Photos with camera intrinsics:
* * * * * * * * *

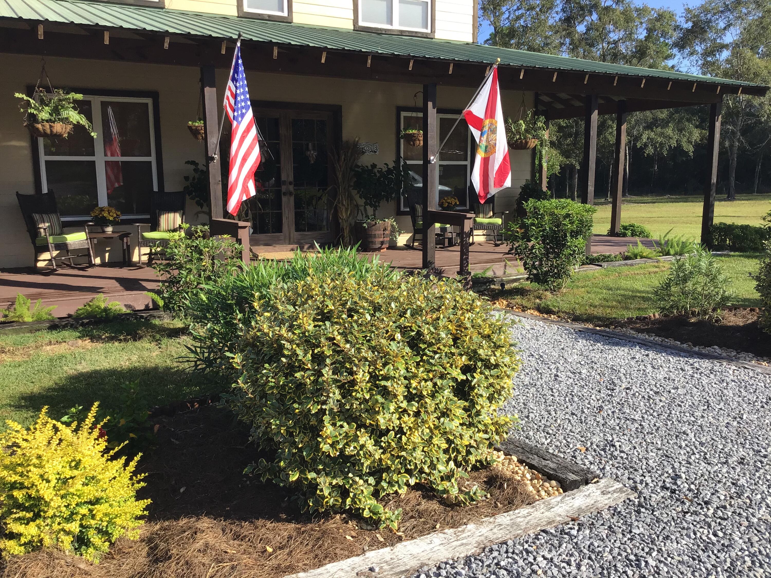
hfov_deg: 58.4
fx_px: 690
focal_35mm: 31
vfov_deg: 45.4
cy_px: 289
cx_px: 386
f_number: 2.4
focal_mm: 3.3
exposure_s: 1/715
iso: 25
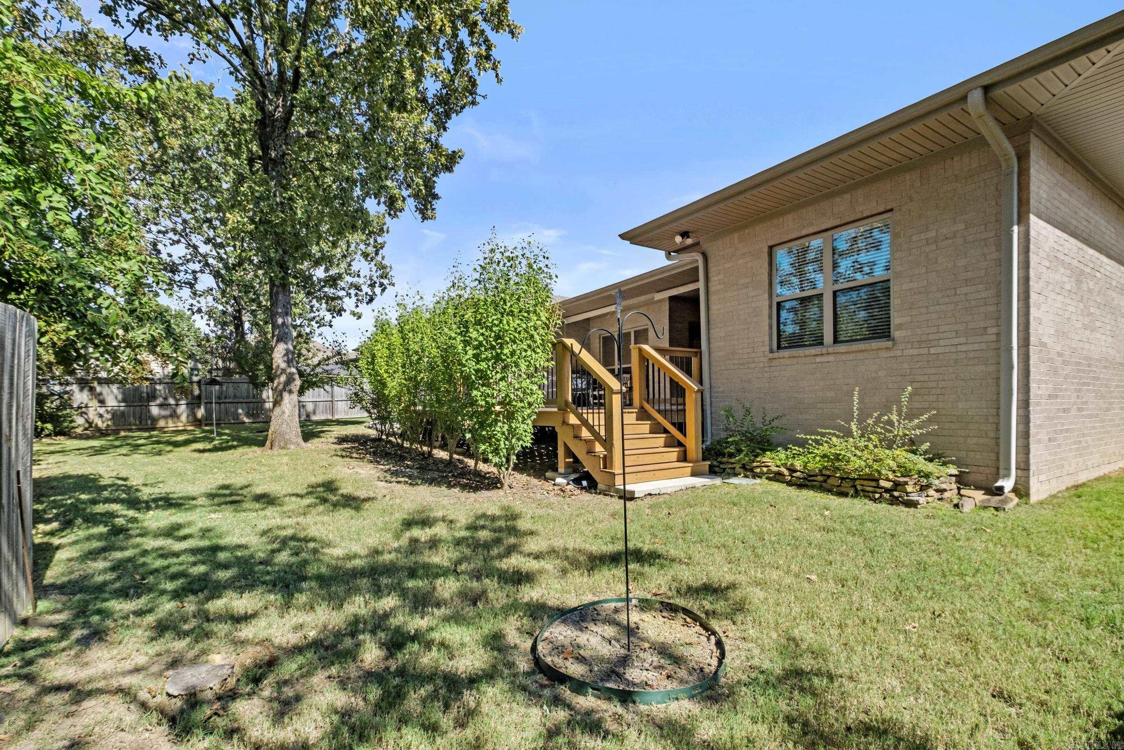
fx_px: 468
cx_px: 562
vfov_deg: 77.3
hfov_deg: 100.4
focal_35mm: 15
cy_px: 375
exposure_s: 1/250
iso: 400
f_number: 8
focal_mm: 10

* * * * * * * * *

## The problem
An exact copy of the records above is wanted, with the pictures omitted.

## Solution
hfov_deg: 58.4
fx_px: 690
focal_35mm: 31
vfov_deg: 45.4
cy_px: 289
cx_px: 386
f_number: 2.4
focal_mm: 3.3
exposure_s: 1/715
iso: 25
fx_px: 468
cx_px: 562
vfov_deg: 77.3
hfov_deg: 100.4
focal_35mm: 15
cy_px: 375
exposure_s: 1/250
iso: 400
f_number: 8
focal_mm: 10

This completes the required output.